Data in this exercise:
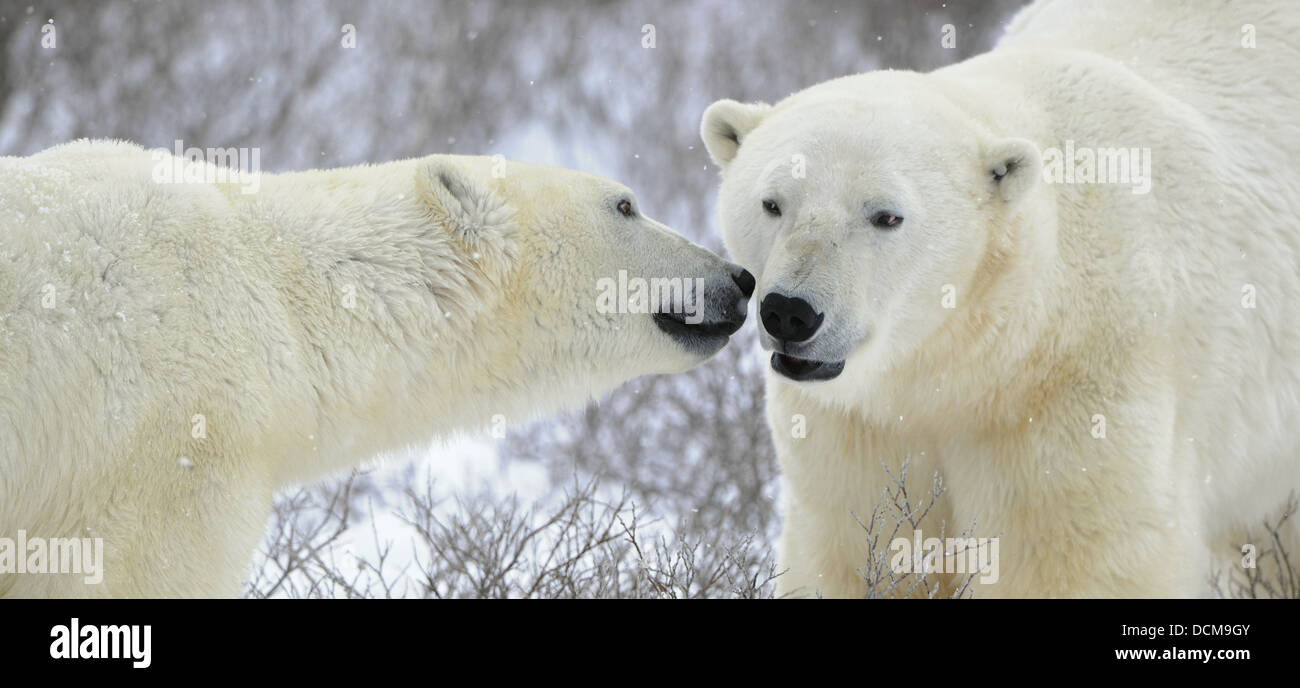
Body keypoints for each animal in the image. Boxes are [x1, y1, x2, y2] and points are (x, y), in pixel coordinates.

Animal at [702, 0, 1300, 595]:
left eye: (886, 215)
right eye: (772, 203)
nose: (790, 312)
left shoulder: (1073, 391)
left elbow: (1073, 558)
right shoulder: (856, 423)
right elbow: (857, 544)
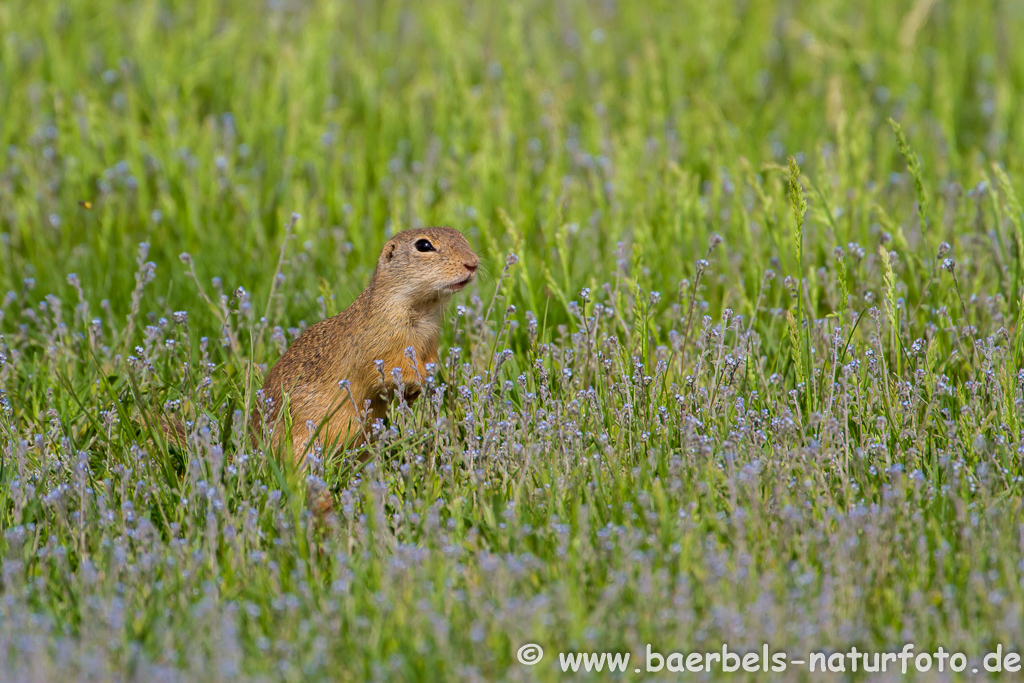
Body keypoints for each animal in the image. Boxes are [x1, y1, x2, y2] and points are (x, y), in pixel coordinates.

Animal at [256, 227, 479, 456]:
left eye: (461, 236)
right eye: (424, 245)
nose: (473, 263)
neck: (423, 310)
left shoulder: (430, 343)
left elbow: (430, 360)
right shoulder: (382, 348)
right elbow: (390, 369)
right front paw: (422, 379)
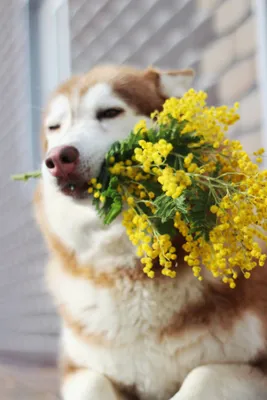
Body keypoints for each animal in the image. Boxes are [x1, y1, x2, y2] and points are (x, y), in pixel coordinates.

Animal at [34, 64, 267, 398]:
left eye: (110, 112)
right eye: (54, 127)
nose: (58, 158)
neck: (129, 268)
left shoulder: (252, 364)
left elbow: (202, 376)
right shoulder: (77, 369)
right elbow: (93, 384)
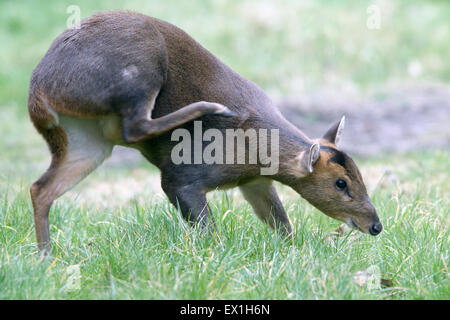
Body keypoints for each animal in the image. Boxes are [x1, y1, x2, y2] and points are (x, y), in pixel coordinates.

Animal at [28, 11, 382, 254]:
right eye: (341, 183)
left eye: (360, 174)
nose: (376, 225)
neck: (254, 150)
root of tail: (39, 91)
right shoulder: (184, 176)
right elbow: (207, 228)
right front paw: (216, 255)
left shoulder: (255, 182)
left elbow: (281, 222)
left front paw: (295, 252)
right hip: (140, 65)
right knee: (135, 126)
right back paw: (212, 108)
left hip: (85, 139)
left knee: (40, 188)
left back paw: (46, 256)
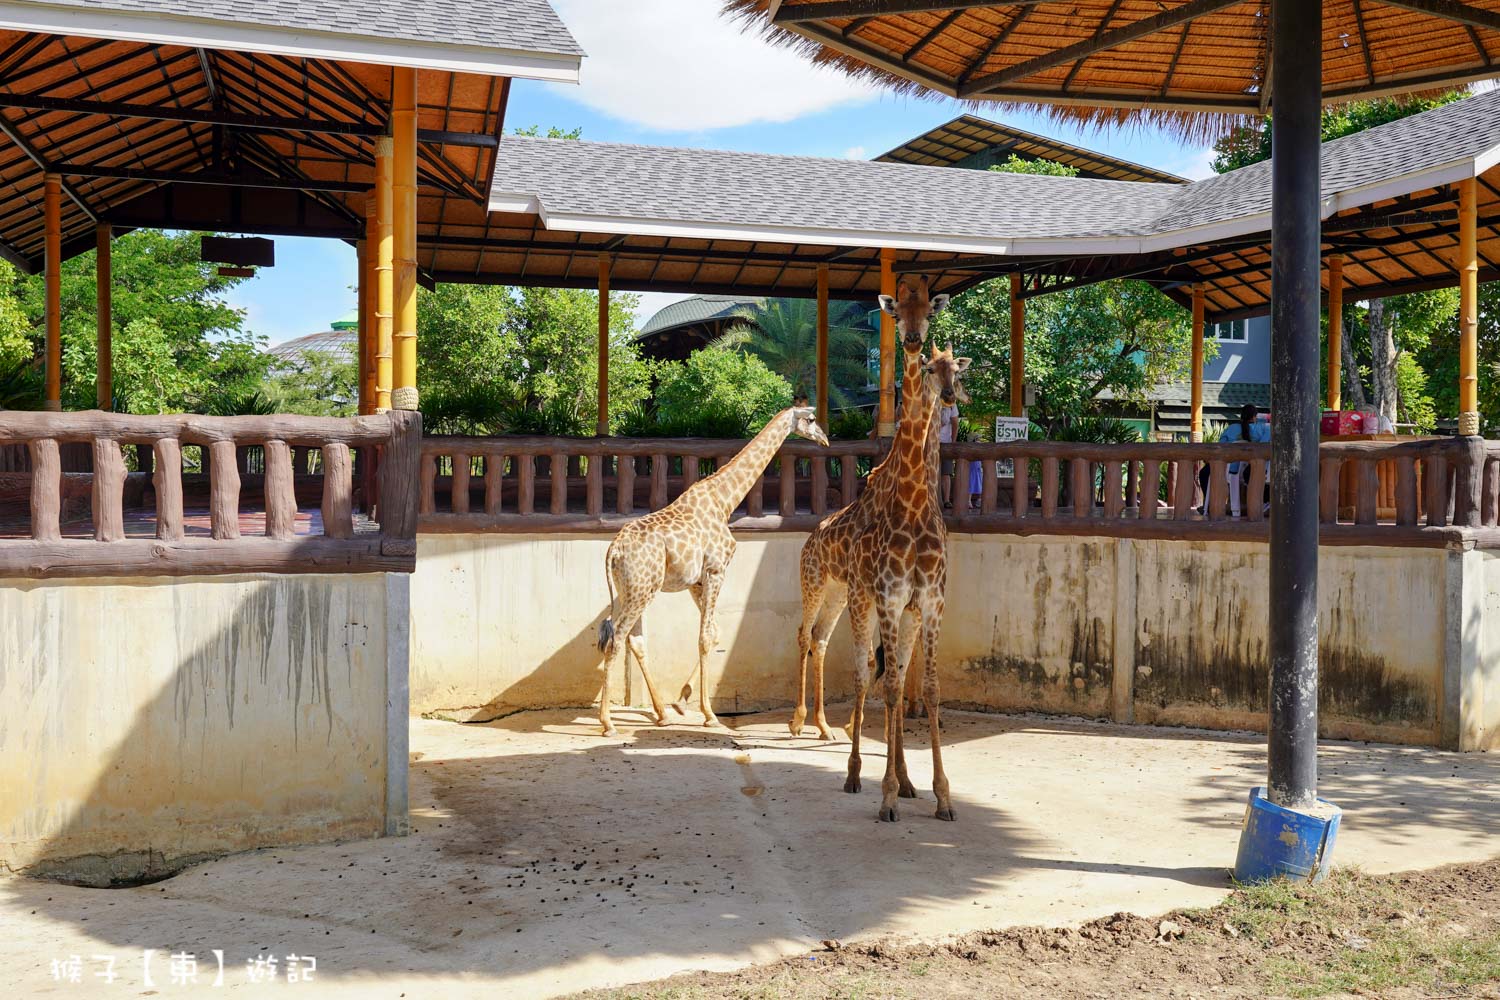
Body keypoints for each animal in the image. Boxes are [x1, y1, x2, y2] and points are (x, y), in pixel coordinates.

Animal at [597, 401, 834, 740]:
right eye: (811, 419)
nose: (825, 440)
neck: (725, 500)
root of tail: (613, 550)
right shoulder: (716, 570)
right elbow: (705, 637)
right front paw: (709, 714)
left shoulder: (696, 582)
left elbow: (714, 633)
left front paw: (682, 701)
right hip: (642, 590)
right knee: (616, 639)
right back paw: (608, 722)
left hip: (632, 590)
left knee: (632, 640)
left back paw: (661, 714)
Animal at [786, 277, 948, 740]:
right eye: (898, 313)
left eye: (927, 312)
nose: (912, 341)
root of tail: (809, 540)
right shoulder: (889, 595)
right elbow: (882, 663)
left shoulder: (922, 596)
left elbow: (894, 664)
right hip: (816, 583)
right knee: (805, 634)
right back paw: (801, 720)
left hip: (840, 592)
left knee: (822, 638)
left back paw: (826, 725)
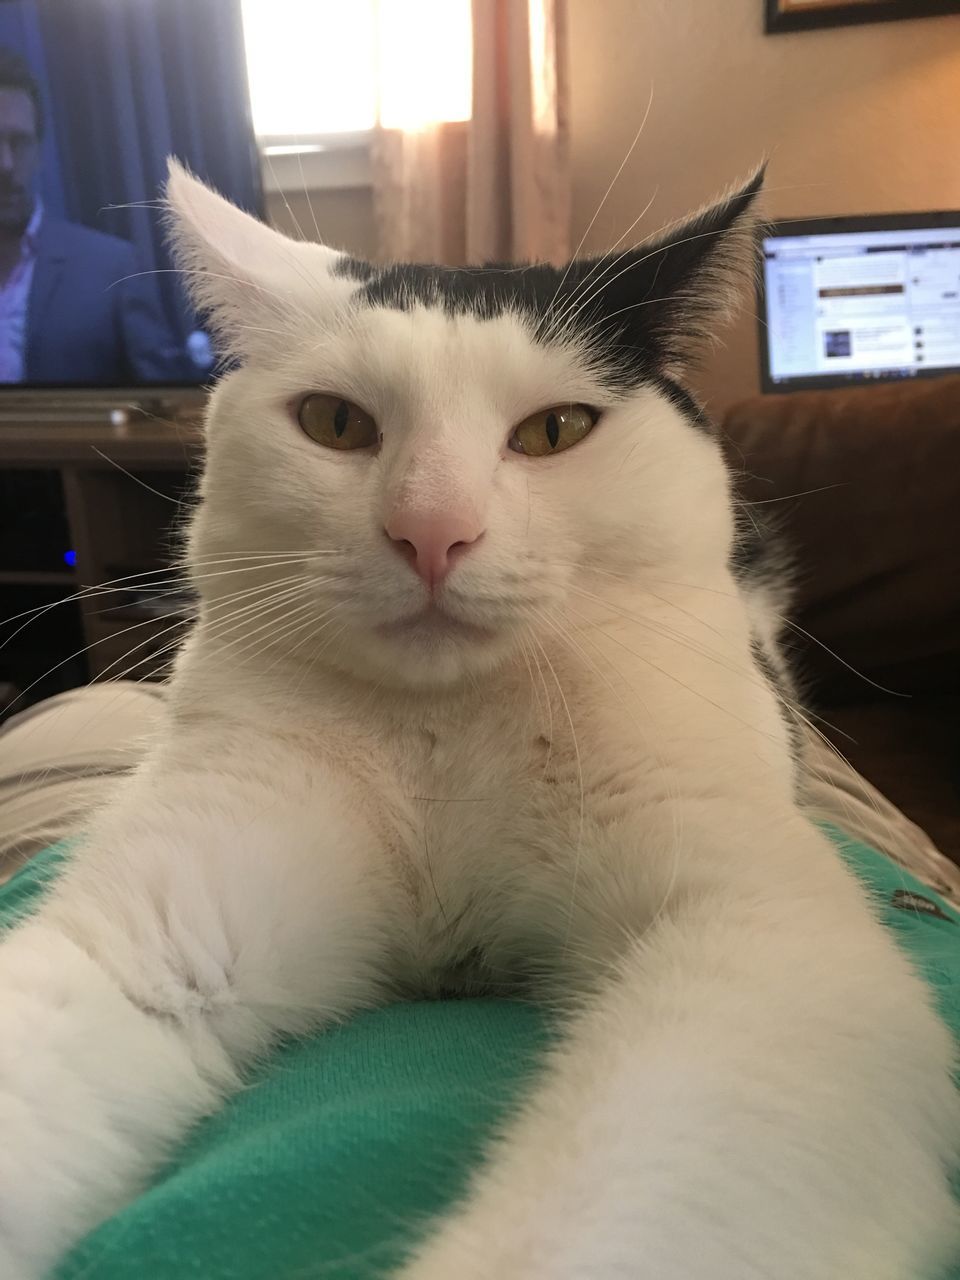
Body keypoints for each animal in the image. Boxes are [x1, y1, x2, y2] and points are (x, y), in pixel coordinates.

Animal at [1, 162, 960, 1280]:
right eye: (335, 423)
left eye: (555, 431)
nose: (431, 530)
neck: (444, 733)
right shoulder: (168, 905)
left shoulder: (754, 931)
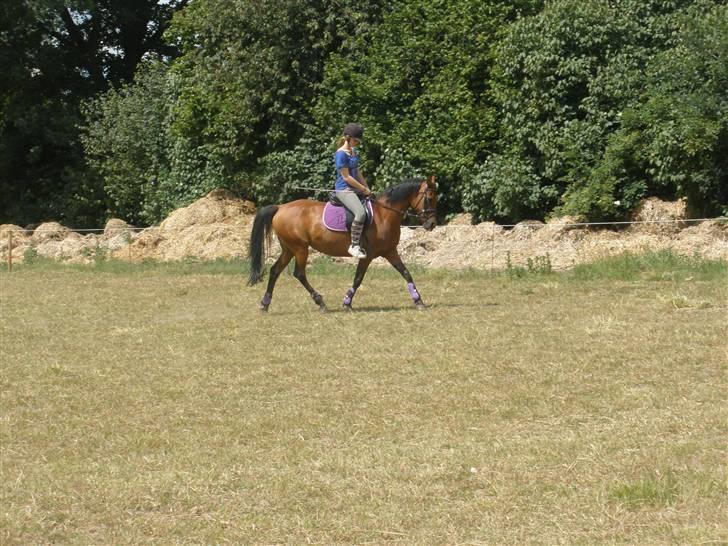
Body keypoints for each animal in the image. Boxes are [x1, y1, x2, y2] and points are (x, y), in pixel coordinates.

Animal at [247, 177, 437, 312]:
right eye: (429, 198)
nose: (432, 224)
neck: (384, 214)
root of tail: (280, 207)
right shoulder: (368, 255)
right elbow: (358, 278)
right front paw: (346, 302)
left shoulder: (390, 251)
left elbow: (406, 273)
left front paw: (418, 301)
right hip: (300, 248)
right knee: (299, 273)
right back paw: (320, 302)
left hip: (289, 249)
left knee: (275, 271)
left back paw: (265, 304)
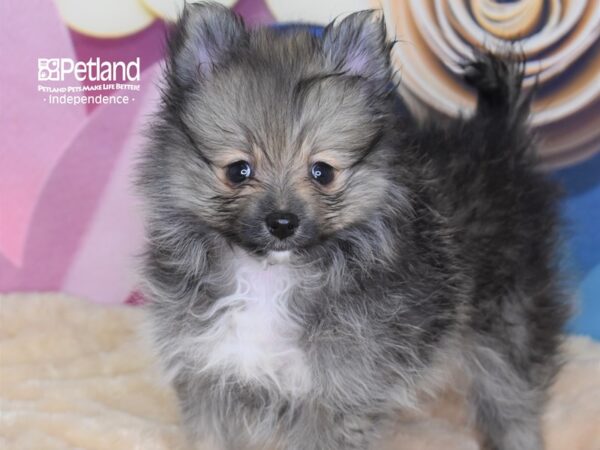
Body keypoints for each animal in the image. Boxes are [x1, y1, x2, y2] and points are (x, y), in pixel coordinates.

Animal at [137, 3, 572, 450]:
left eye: (322, 172)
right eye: (239, 171)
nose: (282, 222)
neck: (268, 278)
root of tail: (499, 139)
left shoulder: (340, 392)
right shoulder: (208, 372)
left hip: (508, 325)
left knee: (513, 400)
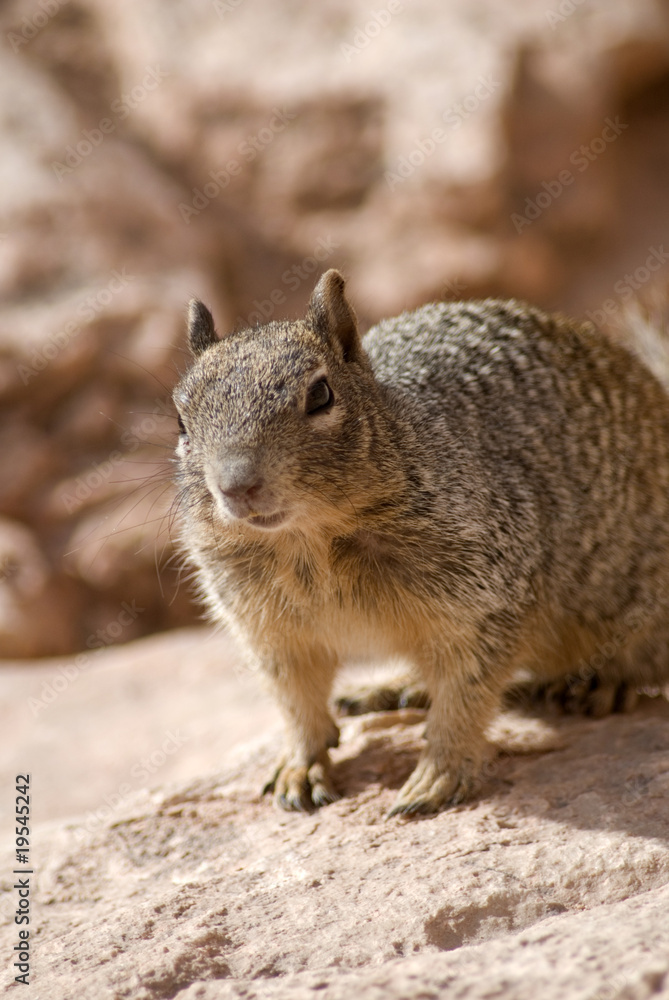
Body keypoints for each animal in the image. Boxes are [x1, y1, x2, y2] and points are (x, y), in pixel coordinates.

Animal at [172, 269, 669, 816]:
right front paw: (300, 766)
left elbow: (466, 693)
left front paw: (439, 775)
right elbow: (296, 701)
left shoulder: (486, 596)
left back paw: (604, 683)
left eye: (321, 395)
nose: (236, 485)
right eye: (180, 419)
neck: (310, 542)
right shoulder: (269, 630)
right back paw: (394, 688)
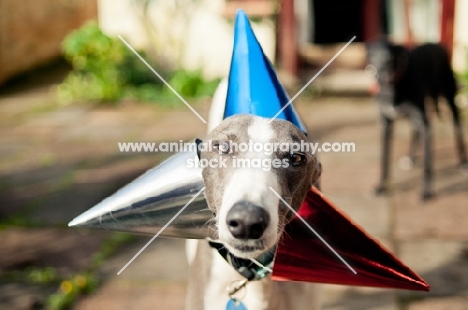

How to complete this task: Go line by line through the data, copying each one that contains the word "root".

Response to this task:
root of tail: (39, 91)
root of tail: (613, 550)
root of tail: (809, 540)
root of tail: (280, 207)
root of tail: (499, 139)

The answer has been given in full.